Une histoire oubliée du coton en Inde -   Partie 1
Une histoire oubliée du coton en Inde -   Partie 1

Des origines millénaires au règne du coton Bt

Saviez-vous que le coton pouvait pousser sans pesticides, sans engrais, et sans irrigation ?
Pendant des millénaires, c’était une évidence en Inde. Les paysans semaient leurs variétés locales — les cotons dési — et la pluie suffisait. Pas besoin de chimie, pas besoin de machines sophistiquées. Juste le cycle des saisons, la terre, et un savoir transmis de génération en génération.

La culture du coton en Inde remonte à près de 5 000 ans. On en a retrouvé des traces dans les fouilles de la vallée de l’Indus : fibres, fragments de tissus, graines carbonisées. Bien avant que l’Europe ne découvre cette fibre, l’Inde en faisait déjà un art. Elle filait, tissait, teignait, et ses tissus, réputés pour leur douceur et leur résistance, voyageaient jusqu’en Égypte, en Arabie, en Chine.

En Europe, on ne connaissait pas le coton avant les croisades médiévales, et même là, on restait persuadé que la plante “donnait” de la laine. Ce n’est qu’avec l’expansion maritime et coloniale, à partir du XVIᵉ siècle, que les marchands européens commencèrent à importer massivement des tissus indiens, très demandés sur le marché. Les cotonnades colorées de l’Inde étaient si prisées qu’elles déclenchèrent au XVIIᵉ siècle une véritable “folie du coton” en Europe — au point que certains pays, comme la France, interdirent leur importation pour protéger leur propre industrie textile.

Mais à la fin du XVIIIᵉ siècle, l’Angleterre, lancée dans sa révolution industrielle, vit dans le coton indien une ressource stratégique. Les nouvelles filatures mécaniques de Manchester réclamaient un approvisionnement régulier en fibres longues et homogènes. Or, le coton cultivé en Inde depuis des millénaires — le dési,— produisait une fibre plus courte, idéale pour la filature à la main, mais incompatible avec les machines anglaises.

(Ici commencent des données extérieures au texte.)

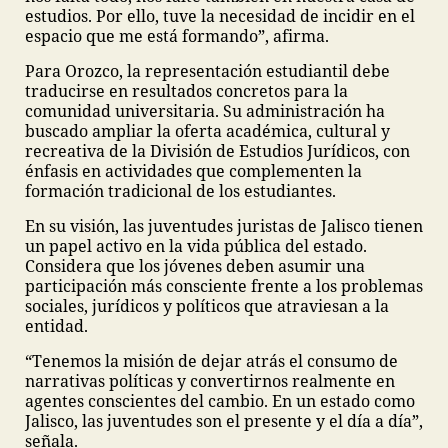
estudios. Por ello, tuve la necesidad de incidir en el
espacio que me está formando”, afirma.
Para Orozco, la representación estudiantil debe
traducirse en resultados concretos para la
comunidad universitaria. Su administración ha
buscado ampliar la oferta académica, cultural y
recreativa de la División de Estudios Jurídicos, con
énfasis en actividades que complementen la
formación tradicional de los estudiantes.
En su visión, las juventudes juristas de Jalisco tienen
un papel activo en la vida pública del estado.
Considera que los jóvenes deben asumir una
participación más consciente frente a los problemas
sociales, jurídicos y políticos que atraviesan a la
entidad.
“Tenemos la misión de dejar atrás el consumo de
narrativas políticas y convertirnos realmente en
agentes conscientes del cambio. En un estado como
Jalisco, las juventudes son el presente y el día a día”,
señala.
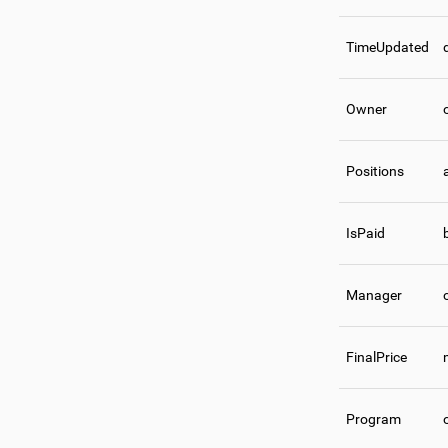
TimeUpdated
Owner
Positions
IsPaid
Manager
FinalPrice
Program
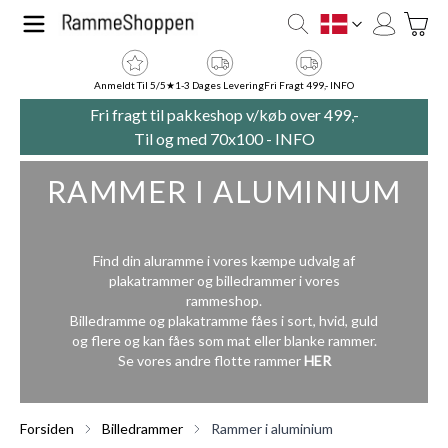
Skip to Content
Toggle
DK
Anmeldt Til 5/5★
1-3 Dages Levering
Fri Fragt 499,- INFO
Fri fragt til pakkeshop v/køb over 499,-
Til og med 70x100 -
INFO
RAMMER I ALUMINIUM
Find din aluramme i vores kæmpe udvalg af
plakatrammer og billedrammer i vores
rammeshop.
Billedramme og plakatramme fåes i sort, hvid, guld
og flere og kan fåes som mat eller blanke rammer.
Se vores andre flotte rammer
HER
Forsiden
Billedrammer
Rammer i aluminium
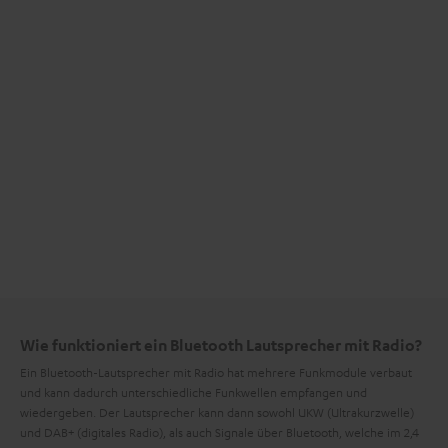
Wie funktioniert ein Bluetooth Lautsprecher mit Radio?
Ein Bluetooth-Lautsprecher mit Radio hat mehrere Funkmodule verbaut
und kann dadurch unterschiedliche Funkwellen empfangen und
wiedergeben. Der Lautsprecher kann dann sowohl UKW (Ultrakurzwelle)
und DAB+ (digitales Radio), als auch Signale über Bluetooth, welche im 2,4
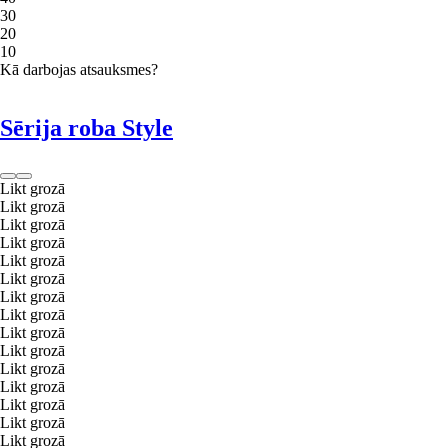
3
0
2
0
1
0
Kā darbojas atsauksmes?
Sērija roba Style
Likt grozā
Likt grozā
Likt grozā
Likt grozā
Likt grozā
Likt grozā
Likt grozā
Likt grozā
Likt grozā
Likt grozā
Likt grozā
Likt grozā
Likt grozā
Likt grozā
Likt grozā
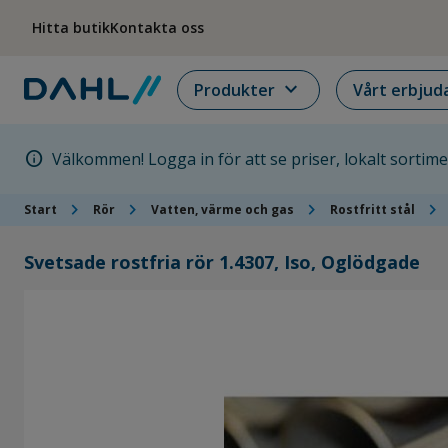
Hoppa till menyn
Hoppa till huvudinnehållet
Hoppa till sidfoten
Hitta butik
Kontakta oss
expand_more
Produkter
Vårt erbjud
info
Välkommen! Logga in för att se priser, lokalt sortim
chevron_right
chevron_right
chevron_right
chevron_right
Start
Rör
Vatten, värme och gas
Rostfritt stål
Svetsade rostfria rör 1.4307, Iso, Oglödgade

Les Britanniques introduisirent donc en Inde une autre espèce, Gossypium hirsutum, originaire des Amériques, appelée “coton anglais” dans le sous-continent indien. Cette fibre longue était parfaite pour leurs machines, mais beaucoup plus exigeante : gourmande en eau, sensible aux insectes locaux, dépendante des intrants.

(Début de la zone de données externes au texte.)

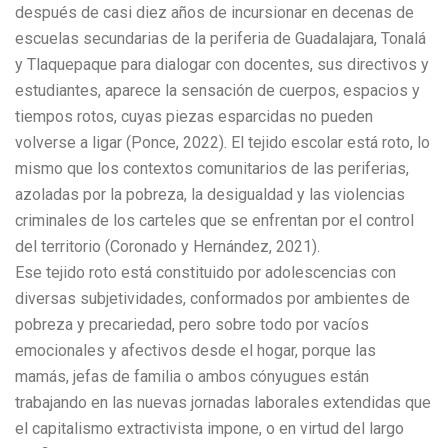
después de casi diez años de incursionar en decenas de
escuelas secundarias de la periferia de Guadalajara, Tonalá
y Tlaquepaque para dialogar con docentes, sus directivos y
estudiantes, aparece la sensación de cuerpos, espacios y
tiempos rotos, cuyas piezas esparcidas no pueden
volverse a ligar (Ponce, 2022). El tejido escolar está roto, lo
mismo que los contextos comunitarios de las periferias,
azoladas por la pobreza, la desigualdad y las violencias
criminales de los carteles que se enfrentan por el control
del territorio (Coronado y Hernández, 2021).
Ese tejido roto está constituido por adolescencias con
diversas subjetividades, conformados por ambientes de
pobreza y precariedad, pero sobre todo por vacíos
emocionales y afectivos desde el hogar, porque las
mamás, jefas de familia o ambos cónyugues están
trabajando en las nuevas jornadas laborales extendidas que
el capitalismo extractivista impone, o en virtud del largo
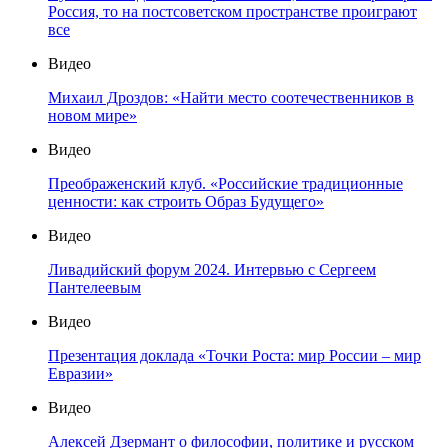
Россия, то на постсоветском пространстве проиграют
все
Видео
Михаил Дроздов: «Найти место соотечественников в
новом мире»
Видео
Преображенский клуб. «Российские традиционные
ценности: как строить Образ Будущего»
Видео
Ливадийский форум 2024. Интервью с Сергеем
Пантелеевым
Видео
Презентация доклада «Точки Роста: мир России – мир
Евразии»
Видео
Алексей Дзермант о философии, политике и русском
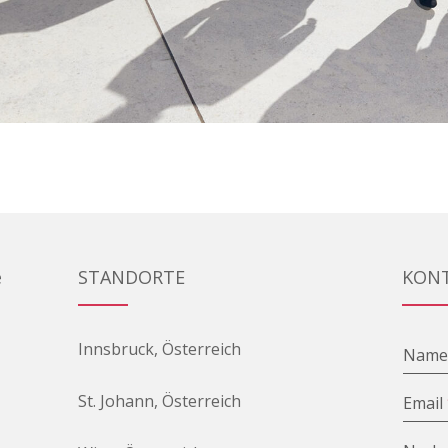
e
STANDORTE
KON
Innsbruck, Österreich
Nam
St. Johann, Österreich
Email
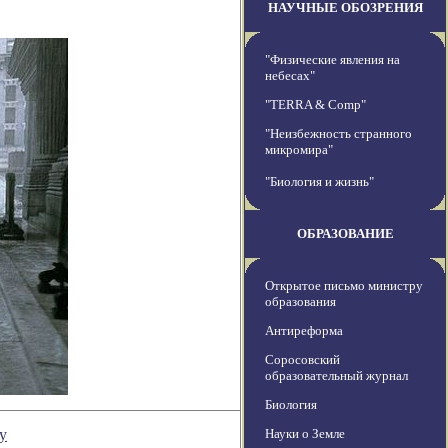
НАУЧНЫЕ ОБОЗРЕНИЯ
"Физические явления на
небесах"
"TERRA & Comp"
"Неизбежность странного
микромира"
"Биология и жизнь"
ОБРАЗОВАНИЕ
Открытое письмо министру
образования
Антиреформа
Соросовский
образовательный журнал
Биология
у
Науки о Земле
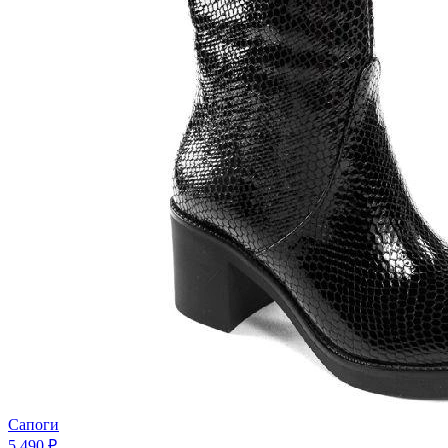
Сапоги
5 490 ₽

Les autorités coloniales ne se contentèrent pas de promouvoir cette culture : elles l’imposèrent, tout en interdisant ou restreignant sévèrement la culture des cotons endémiques. Les tisserands indiens furent directement empêchés de travailler : les métiers à tisser furent détruits, l’exportation de fils et de tissus indiens lourdement taxée, et dans certaines régions, le tissage à domicile fut purement et simplement prohibé. Les paysans étaient contraints de cultiver ce coton à longue fibre pour l’export, et ce coton brut partait en Angleterre, était filé et tissé dans les usines de Manchester, puis réimporté en Inde pour y être vendu — souvent à un prix inférieur à celui des tissus locaux.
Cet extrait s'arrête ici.